No entanto, essa luta se intensifica nesse período em que a falta de conscientização e a circulação das pessoas podem ocasionar um colapso do sistema público de saúde. E isso afetará predominantemente as populações mais desassistidas pelo Estado, como ocorre sempre. Nos centros urbanos e nas comunidades tradicionais. Ao mesmo tempo, as instituições de fiscalização se mostram ineficazes no combate às atitudes irresponsáveis e muitas vezes violentas que expõem as comunidades à violação de seus direitos constituídos e ao risco iminente de terem suas famílias contaminadas.
A pandemia, que chegou pelos ricos, muitos dos quais possuem casas nas praias onde agora querem se refugiar, escancara mais uma vez a realidade desigual do país através de uma área fundamental, a da saúde pública. Enquanto muitos que insistem em minimizar a situação e até mesmo negar a gravidade dela, indo na onda do discurso irresponsável propagado pelo presidente, da necropolítica, que mata através de políticas neoliberais e redução dos investimentos sociais, enquanto muitos desses podem se tratar em clínicas e hospitais particulares e estocar mantimentos em grande quantidade, a população se encontra vulnerabilizada, seja nos aglomerados urbanos das periferias, seja nas comunidades tradicionais. Lugares com muitos idosos, o principal grupo de risco.
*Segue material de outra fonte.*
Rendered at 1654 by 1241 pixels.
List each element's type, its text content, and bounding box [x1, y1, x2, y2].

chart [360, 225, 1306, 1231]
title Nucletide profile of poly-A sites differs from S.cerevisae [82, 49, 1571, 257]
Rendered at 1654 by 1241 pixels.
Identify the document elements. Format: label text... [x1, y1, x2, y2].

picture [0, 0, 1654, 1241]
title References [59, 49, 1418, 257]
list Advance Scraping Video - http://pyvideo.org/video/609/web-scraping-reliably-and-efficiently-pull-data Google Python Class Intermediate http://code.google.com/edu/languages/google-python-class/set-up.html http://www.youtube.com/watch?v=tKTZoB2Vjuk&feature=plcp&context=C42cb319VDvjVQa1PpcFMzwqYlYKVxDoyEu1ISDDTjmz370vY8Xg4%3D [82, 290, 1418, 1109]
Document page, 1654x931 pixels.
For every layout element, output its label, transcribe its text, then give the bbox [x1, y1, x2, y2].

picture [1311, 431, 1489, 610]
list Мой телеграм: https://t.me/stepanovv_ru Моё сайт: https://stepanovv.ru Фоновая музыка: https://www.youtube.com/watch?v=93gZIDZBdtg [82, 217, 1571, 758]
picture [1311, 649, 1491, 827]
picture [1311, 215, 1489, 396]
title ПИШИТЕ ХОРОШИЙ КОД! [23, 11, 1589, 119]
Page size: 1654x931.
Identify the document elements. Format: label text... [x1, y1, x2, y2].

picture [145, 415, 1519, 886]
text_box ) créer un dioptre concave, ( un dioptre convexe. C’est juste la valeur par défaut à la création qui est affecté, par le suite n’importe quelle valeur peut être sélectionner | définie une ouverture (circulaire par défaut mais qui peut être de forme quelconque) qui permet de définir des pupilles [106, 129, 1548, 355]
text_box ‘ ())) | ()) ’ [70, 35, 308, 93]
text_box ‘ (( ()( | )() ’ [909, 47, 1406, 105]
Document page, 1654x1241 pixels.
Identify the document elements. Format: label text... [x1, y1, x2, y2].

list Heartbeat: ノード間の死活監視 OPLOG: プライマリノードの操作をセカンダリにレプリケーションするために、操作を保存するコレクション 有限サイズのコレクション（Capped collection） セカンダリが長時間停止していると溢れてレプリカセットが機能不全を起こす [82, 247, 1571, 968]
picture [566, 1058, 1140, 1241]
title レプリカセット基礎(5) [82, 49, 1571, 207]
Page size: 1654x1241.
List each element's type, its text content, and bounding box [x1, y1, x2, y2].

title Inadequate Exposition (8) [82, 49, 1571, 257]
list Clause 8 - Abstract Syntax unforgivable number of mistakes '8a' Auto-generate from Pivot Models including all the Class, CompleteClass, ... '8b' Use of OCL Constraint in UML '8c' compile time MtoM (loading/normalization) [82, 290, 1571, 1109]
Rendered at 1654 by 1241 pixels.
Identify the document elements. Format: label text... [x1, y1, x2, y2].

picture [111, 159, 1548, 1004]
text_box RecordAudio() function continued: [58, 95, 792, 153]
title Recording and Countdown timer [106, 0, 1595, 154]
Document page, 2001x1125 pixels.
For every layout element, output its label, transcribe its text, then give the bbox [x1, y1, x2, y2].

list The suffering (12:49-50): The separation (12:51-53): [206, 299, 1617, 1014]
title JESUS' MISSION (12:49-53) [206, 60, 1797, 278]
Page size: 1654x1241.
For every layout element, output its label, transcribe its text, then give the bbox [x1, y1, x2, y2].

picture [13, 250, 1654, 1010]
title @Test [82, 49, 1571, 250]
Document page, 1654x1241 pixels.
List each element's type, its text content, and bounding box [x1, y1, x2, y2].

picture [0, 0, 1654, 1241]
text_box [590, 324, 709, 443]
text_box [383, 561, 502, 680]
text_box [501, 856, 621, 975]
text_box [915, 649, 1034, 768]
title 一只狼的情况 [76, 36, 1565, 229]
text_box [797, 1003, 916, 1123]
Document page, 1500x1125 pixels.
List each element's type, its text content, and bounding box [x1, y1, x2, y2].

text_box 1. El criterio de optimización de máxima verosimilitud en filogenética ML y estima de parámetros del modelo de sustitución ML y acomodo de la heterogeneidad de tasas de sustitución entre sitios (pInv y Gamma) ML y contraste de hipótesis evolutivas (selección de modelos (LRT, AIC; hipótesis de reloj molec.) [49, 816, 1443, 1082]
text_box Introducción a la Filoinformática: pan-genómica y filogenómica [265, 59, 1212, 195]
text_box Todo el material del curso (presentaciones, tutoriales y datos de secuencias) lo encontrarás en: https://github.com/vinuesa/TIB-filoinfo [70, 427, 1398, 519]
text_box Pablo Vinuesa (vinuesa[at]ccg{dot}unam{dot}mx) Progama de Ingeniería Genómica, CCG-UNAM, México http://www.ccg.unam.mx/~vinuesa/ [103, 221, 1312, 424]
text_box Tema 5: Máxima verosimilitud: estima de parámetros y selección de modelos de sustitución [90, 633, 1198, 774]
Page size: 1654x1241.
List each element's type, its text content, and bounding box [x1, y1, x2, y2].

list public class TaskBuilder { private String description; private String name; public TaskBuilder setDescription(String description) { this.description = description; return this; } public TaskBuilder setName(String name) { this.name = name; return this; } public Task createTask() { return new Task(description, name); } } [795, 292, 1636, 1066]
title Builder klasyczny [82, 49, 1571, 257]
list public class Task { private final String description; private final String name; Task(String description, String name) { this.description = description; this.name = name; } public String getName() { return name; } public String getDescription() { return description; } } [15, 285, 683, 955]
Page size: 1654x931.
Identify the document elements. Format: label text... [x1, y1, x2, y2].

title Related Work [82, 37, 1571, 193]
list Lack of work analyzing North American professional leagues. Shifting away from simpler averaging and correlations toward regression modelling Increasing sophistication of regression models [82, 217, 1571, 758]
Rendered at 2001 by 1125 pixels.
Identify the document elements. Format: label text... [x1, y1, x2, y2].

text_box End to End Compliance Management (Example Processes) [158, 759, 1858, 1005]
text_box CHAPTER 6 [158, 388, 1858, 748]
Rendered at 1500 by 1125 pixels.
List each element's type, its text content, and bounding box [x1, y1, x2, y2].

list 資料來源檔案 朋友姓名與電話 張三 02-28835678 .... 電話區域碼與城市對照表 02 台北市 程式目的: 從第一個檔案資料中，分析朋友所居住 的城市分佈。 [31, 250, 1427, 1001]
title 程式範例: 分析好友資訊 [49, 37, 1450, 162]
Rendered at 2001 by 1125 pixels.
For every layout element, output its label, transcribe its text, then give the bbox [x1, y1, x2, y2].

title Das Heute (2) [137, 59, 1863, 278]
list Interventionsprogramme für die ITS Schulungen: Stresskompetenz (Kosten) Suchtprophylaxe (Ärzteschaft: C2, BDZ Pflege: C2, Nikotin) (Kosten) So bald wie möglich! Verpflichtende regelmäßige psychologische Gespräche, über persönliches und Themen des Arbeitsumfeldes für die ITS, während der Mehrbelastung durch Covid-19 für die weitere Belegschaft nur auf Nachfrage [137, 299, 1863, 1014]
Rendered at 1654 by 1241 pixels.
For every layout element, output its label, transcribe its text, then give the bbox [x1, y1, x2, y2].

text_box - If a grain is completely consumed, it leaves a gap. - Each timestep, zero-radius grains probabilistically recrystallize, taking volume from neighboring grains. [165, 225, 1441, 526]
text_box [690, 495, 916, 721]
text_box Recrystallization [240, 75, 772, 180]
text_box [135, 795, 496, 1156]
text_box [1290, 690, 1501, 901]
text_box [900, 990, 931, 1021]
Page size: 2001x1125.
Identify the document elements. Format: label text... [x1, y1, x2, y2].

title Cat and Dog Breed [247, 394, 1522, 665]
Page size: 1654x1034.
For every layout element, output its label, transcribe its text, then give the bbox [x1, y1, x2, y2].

Entretanto, todas as vidas são importantes! É preciso repensar o sistema econômico ao invés de se considerar aceitável colocar vidas em risco por causa da economia, não importa o número delas. A economia deve ser adaptada às necessidades humanas e não ao contrário. Entender isso deveria ser natural ao ser humano, mas como isso ainda está longe de se praticar, existem os instrumentos legais que garantem o direito dos povos tradicionais e à garantia da quarentena como forma de proteção da saúde.
“Mais do que nunca, a saúde como valor e direito universal precisa ser afirmada, ao mesmo tempo em que se fortalece a importância de políticas públicas baseadas nas melhores evidências científicas. Fica claro o papel dos sistemas universais de saúde, como é o caso do Sistema Único de Saúde (SUS), um patrimônio da sociedade brasileira e um legado da Constituição Cidadã de 1988.” (FioCruz)
Estas populações específicas precisam não só de orientações claras acerca da pandemia, mas de renda e de respostas efetivas do Poder Público às suas necessidades. De políticas de proteção social e humanitárias que respeitem a vida e os direitos dos povos tradicionais. De programas emergenciais de saúde e da consolidação das politicas fundiárias de garantia de seus territórios, nos quais estão desenvolvendo um grande aprendizado e fortalecendo suas bandeiras de luta em meio ao caos: comunidades se reorganizando, fazendo barreiras sanitárias em suas entradas, criando e reforçando redes colaborativas, incentivando a economia solidária, cobrando ações das autoridades e da sociedade.
Mas é preciso que elas não sejam deixadas isoladas à frente de suas barreiras, nas quais diariamente enfrentam a intolerância e a arrogância dos que não pactuam a menor responsabilidade social e querem usufruir de suas casas na praia como se estivessem de férias, enquanto a população se esforça numa quarentena que limita seus movimentos e suas fontes de renda em prol de um bem maior que é a saúde coletiva, não só local, mas do município e do país.
Há duas pandemias a se combater, a COVID-19 e a ganância capitalista! E para isso, um sistema público de saúde de qualidade e equidade e o respeito aos direitos são valores inegociáveis, hoje e sempre!